The Wing Luke Museum in Seattle strives to accomplish one goal in all of its endeavors - connect people with Asian Pacific American history.

The lessons and stories of the past have always mattered in the United States. Sometimes, they are overlooked. Still, they are important and relevant.

The Wing – as it’s known – is undertaking a rolling history project, of sorts, with this summer’s Chinese Heritage Tour of the American West. It includes stops at historic sites in Washington state, Oregon, Idaho and Nevada. The last trip of its kind was in 1994.

The trip kicks off this evening in Seattle’s Chinatown-International District with an exploration of food once eaten by Chinese American pioneers. On Tuesday, participants board a bus.

We invite you to visit this blog and our Twitter feed throughout the week to get glimpses into the trip and see what participants are experiencing as history appears before their eyes.

This journey will retrace the steps that early Chinese pioneers took on U.S. soil starting in the 19th century – steps, for example, that occurred inside the East Kong Yick Building, a hotel and meeting place in what was once the core of Seattle’s Chinatown. In Oregon, participants will step inside an herb doctor’s office and walk the places where Chinese Americans searched for gold and good fortune. 

The Wing is partnering with the USDA Forest Service – which has given generous support for the trip. Many of the places where trip participants will stop sit on federal land.

Forest Service Supervisor Dale Hom will travel on the tour bus and give an overview of many of the historic sites.

Other Forest Service employees, including archaeologists, will give context and background. So, too, will professors, historians and other regional specialists.

About 40 people, ranging from youths who are first-generation Chinese Americans to those who have the wisdom of decades, will join this tour. Some have waited 16 years for this trip after hearing about the first journey.

Most live in the Seattle area. Some, though, are coming from California. Some are traveling as far away as New York City and Virginia.

Of course, a virtual look at the Chinese Heritage Tour of the American West might only whet your curiosity.

As you follow along online, you can post comments and ask questions. We’ll try and get answers as soon as possible.

On this blog, we’ll also try and get participants to give first-hand observations and insights.
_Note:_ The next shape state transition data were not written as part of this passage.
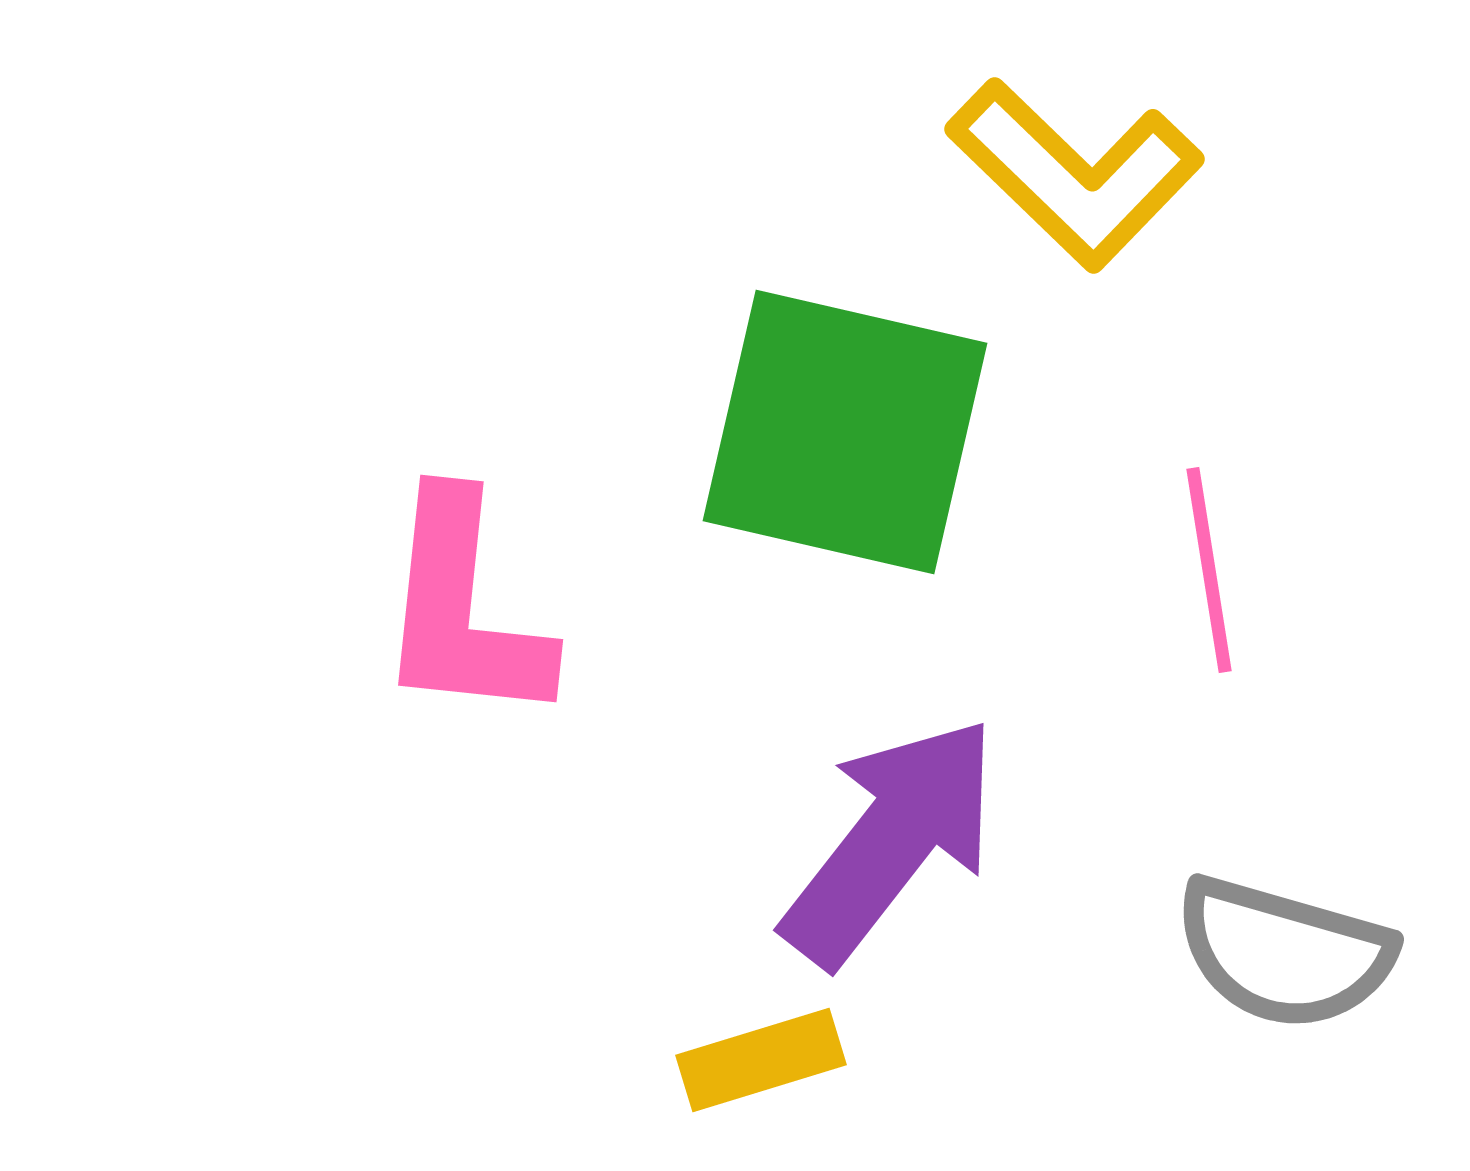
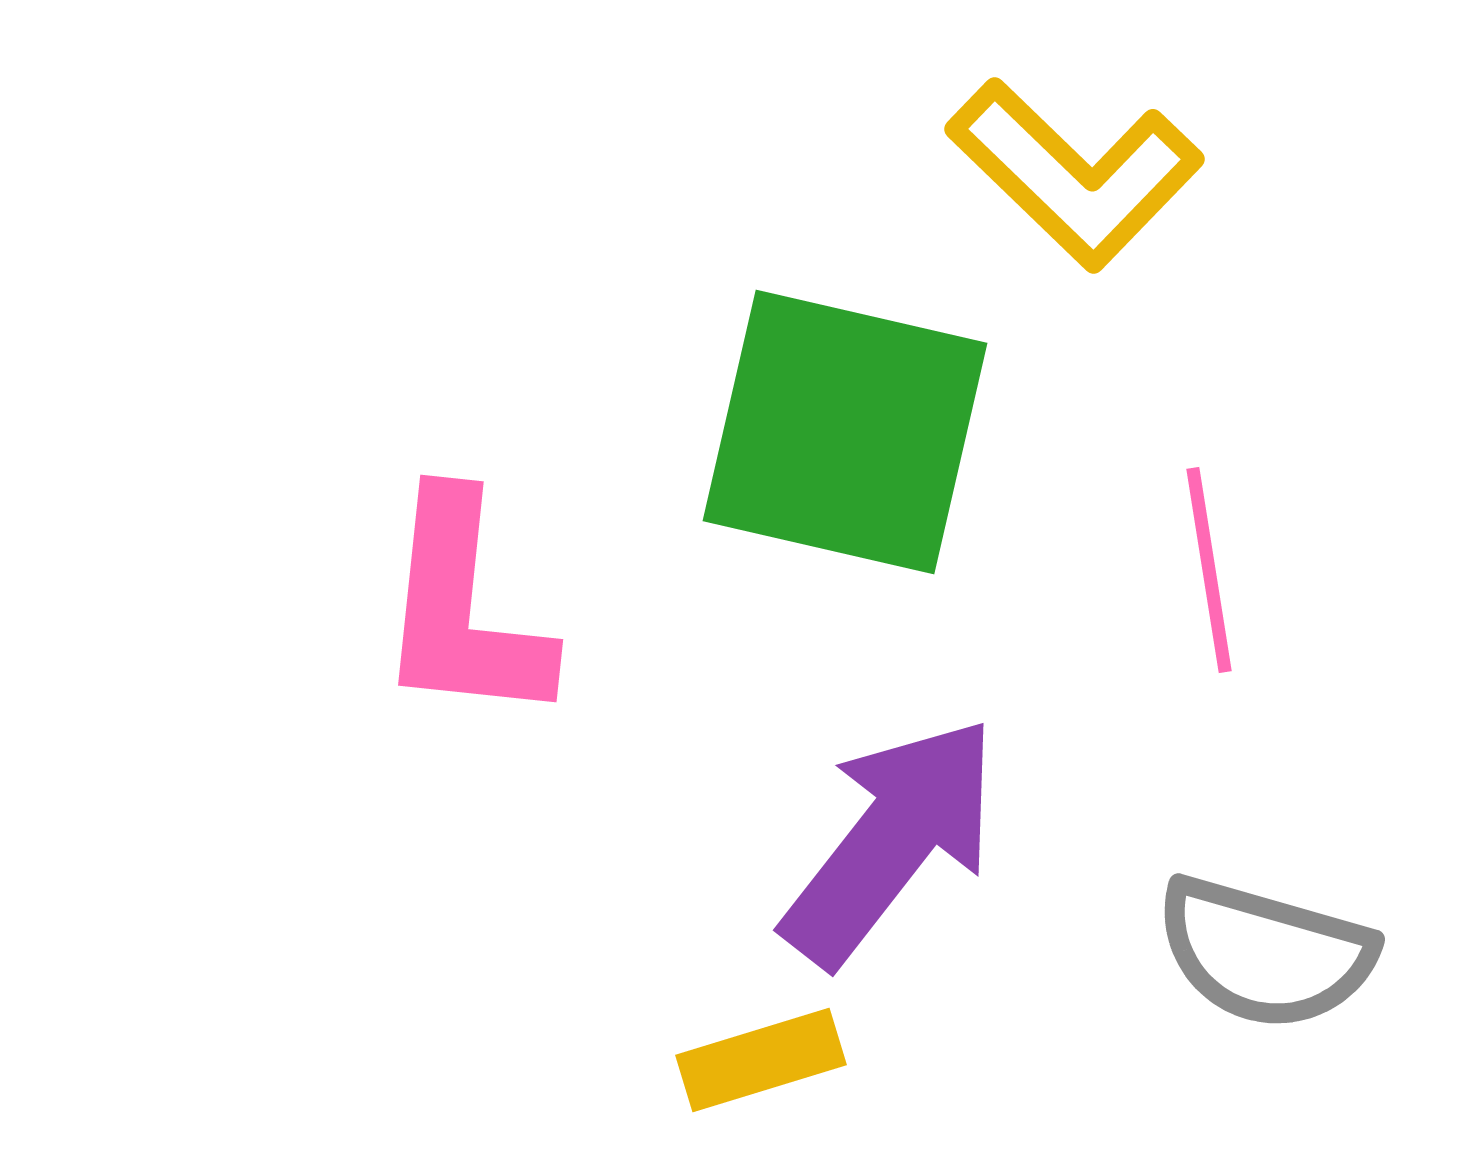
gray semicircle: moved 19 px left
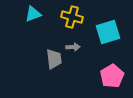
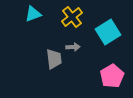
yellow cross: rotated 35 degrees clockwise
cyan square: rotated 15 degrees counterclockwise
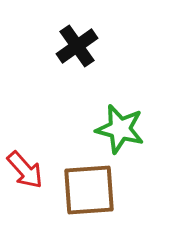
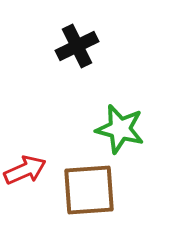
black cross: rotated 9 degrees clockwise
red arrow: rotated 72 degrees counterclockwise
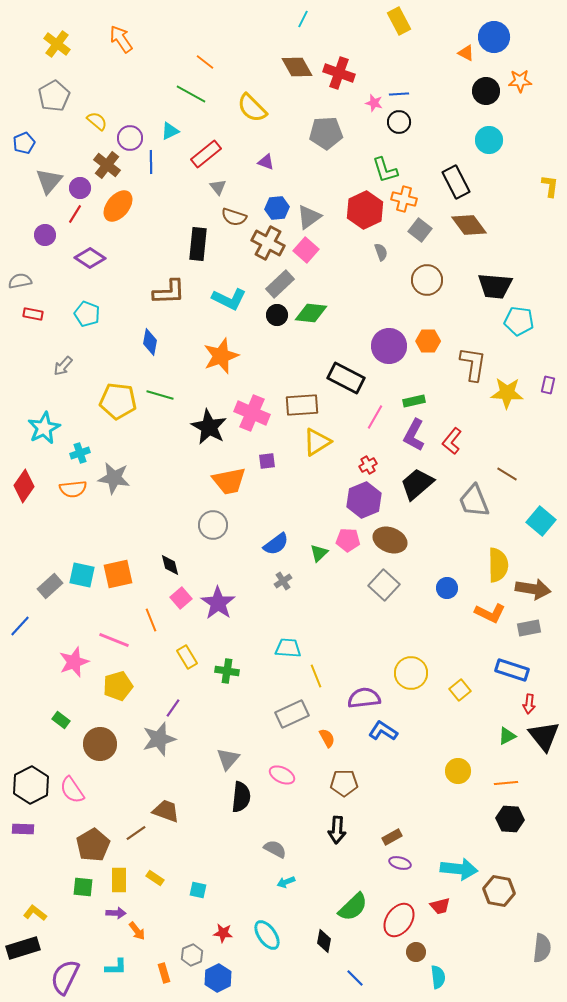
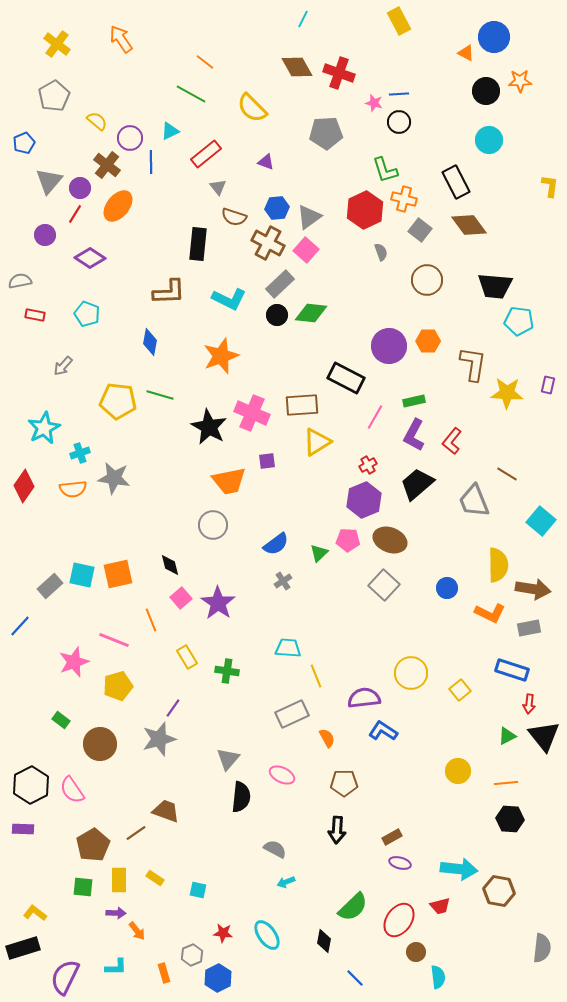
red rectangle at (33, 314): moved 2 px right, 1 px down
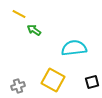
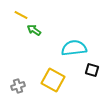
yellow line: moved 2 px right, 1 px down
black square: moved 12 px up; rotated 32 degrees clockwise
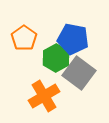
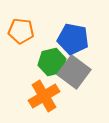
orange pentagon: moved 3 px left, 7 px up; rotated 30 degrees counterclockwise
green hexagon: moved 4 px left, 4 px down; rotated 16 degrees clockwise
gray square: moved 5 px left, 1 px up
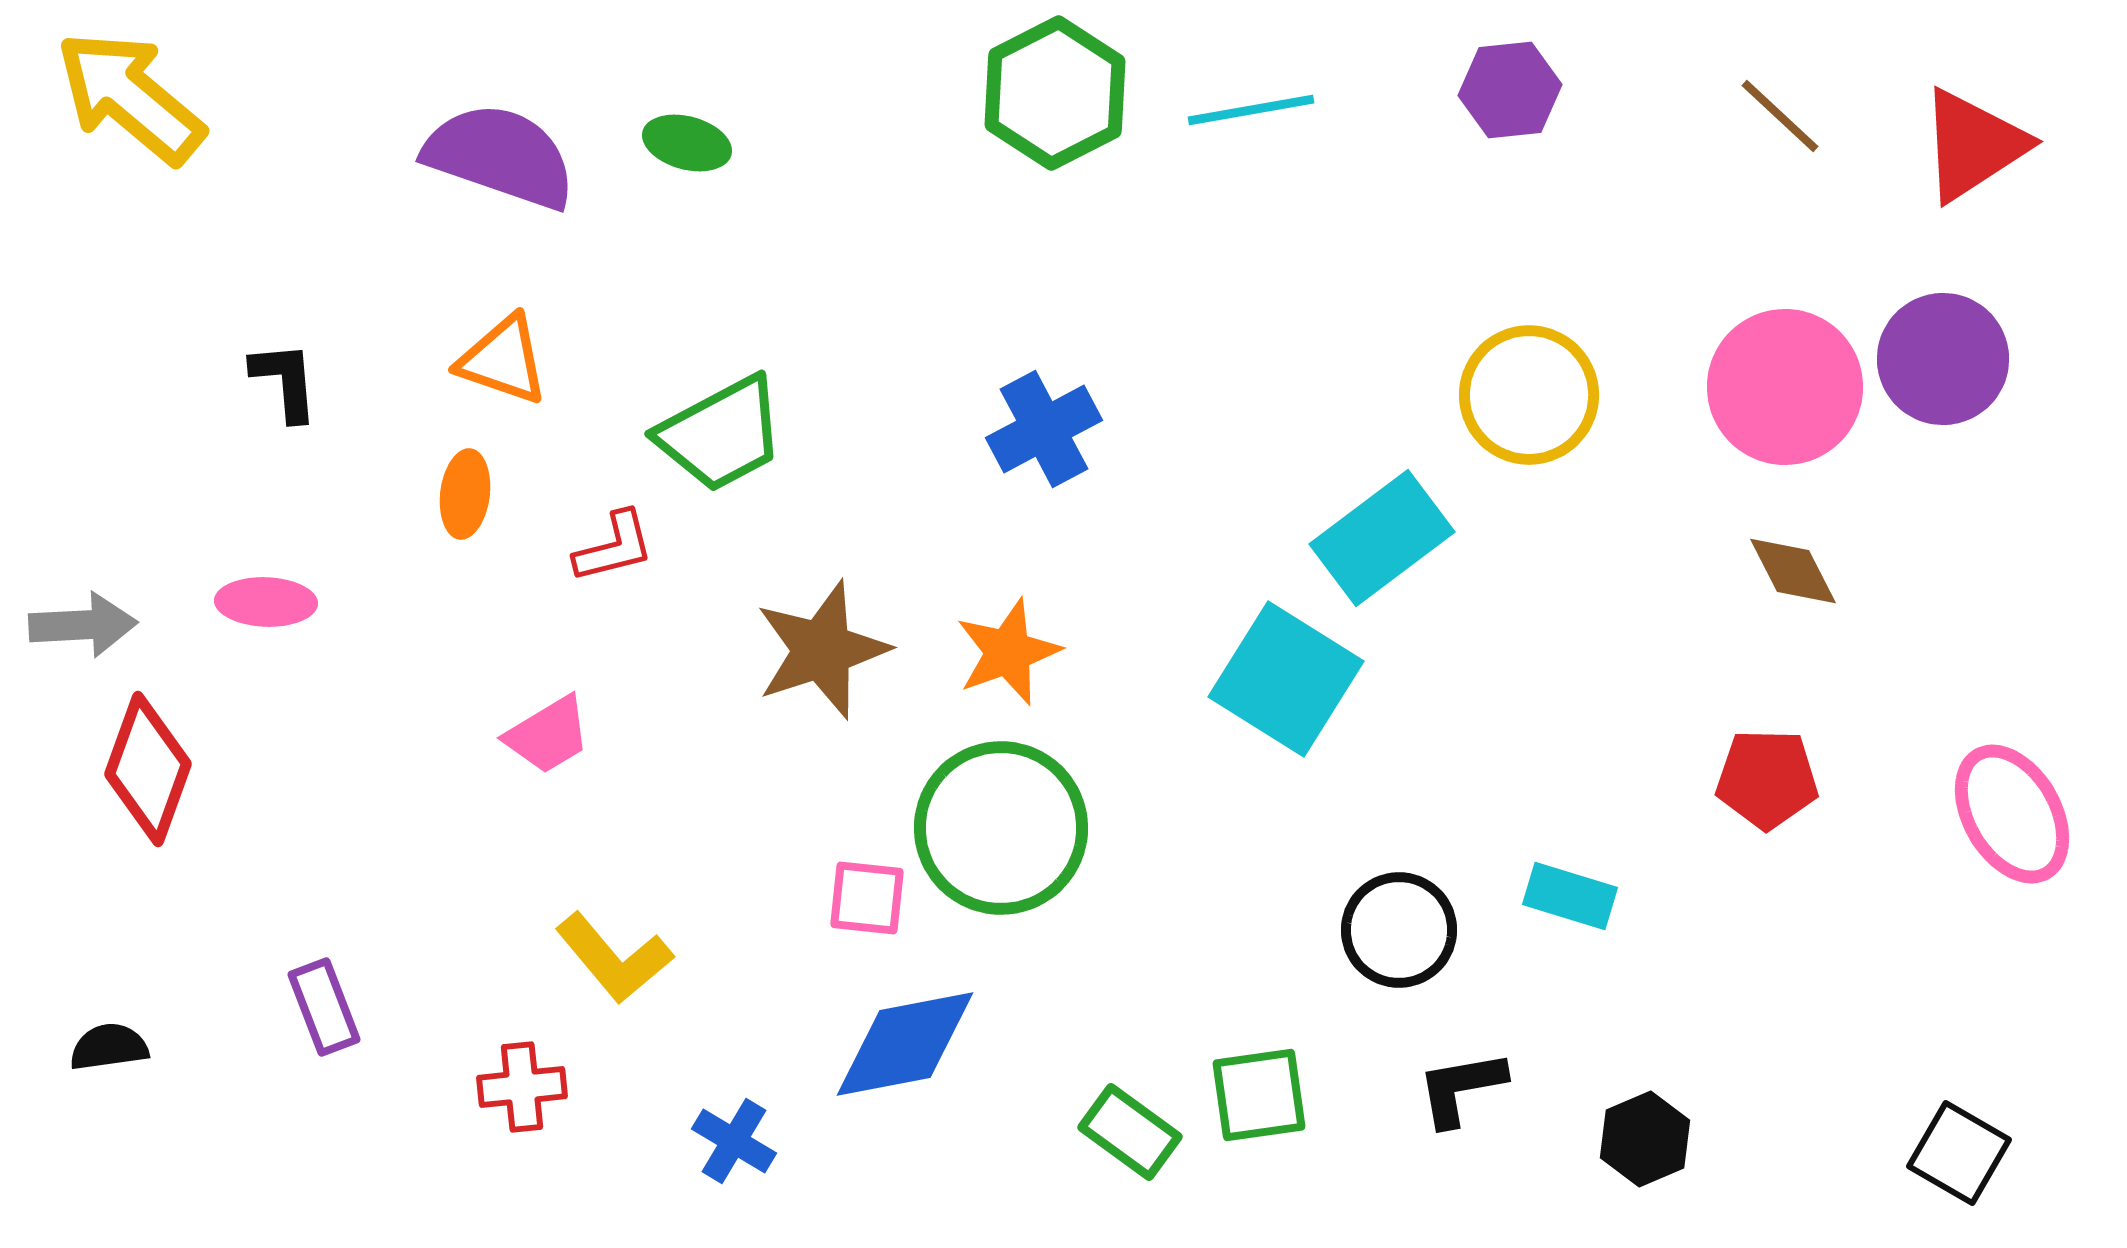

We’ll keep the tone engaging, informative.

Feel free to tell your friends.

Some youths are planning to write about the trip and their reactions for the International Examiner, a Seattle newspaper that covers Northwest Asian American communities.

In life, though, there is no substitute for experiencing the real thing yourself.

Smell can evoke childhood memories. Photographs of Chinese pioneers – who sailed the Pacific Ocean from China centuries ago – might remind you of elders you’ve seen in U.S. cities, both large and small.

Standing inside a building or in a field and looking face-to-face at an item that a Chinese pioneer used to maintain a livelihood or think of home in the American West can make you nod in recognition.

To that end, The Wing will launch a more comprehensive travel site in the coming months for those of you who want to get out under the sun and retrace a heritage tour that is unlike any other.

Why the American West?

As we know, people arrived decades ago from the U.S. East Coast. They also moved from other places, including countries across the Pacific Ocean.

As the Museum has noted:

Early Chinese immigrants to the United States were one of the largest sources of labor and support for developing settlements in America’s West starting in the 19th century.

Living in the past all the time might not always benefit your present-day life.

But acknowledging the people who have gone before you and appreciating their contributions can do wonders in helping you know who you are and what others – including relatives, neighbors and friends – have endured and achieved.

These stories - whether they’re big-picture or nuanced moments - can stay with you for a lifetime. They can be passed to future generations.

In that sense, this heritage tour is more than just a week on the road.

It will be more like a museum without walls.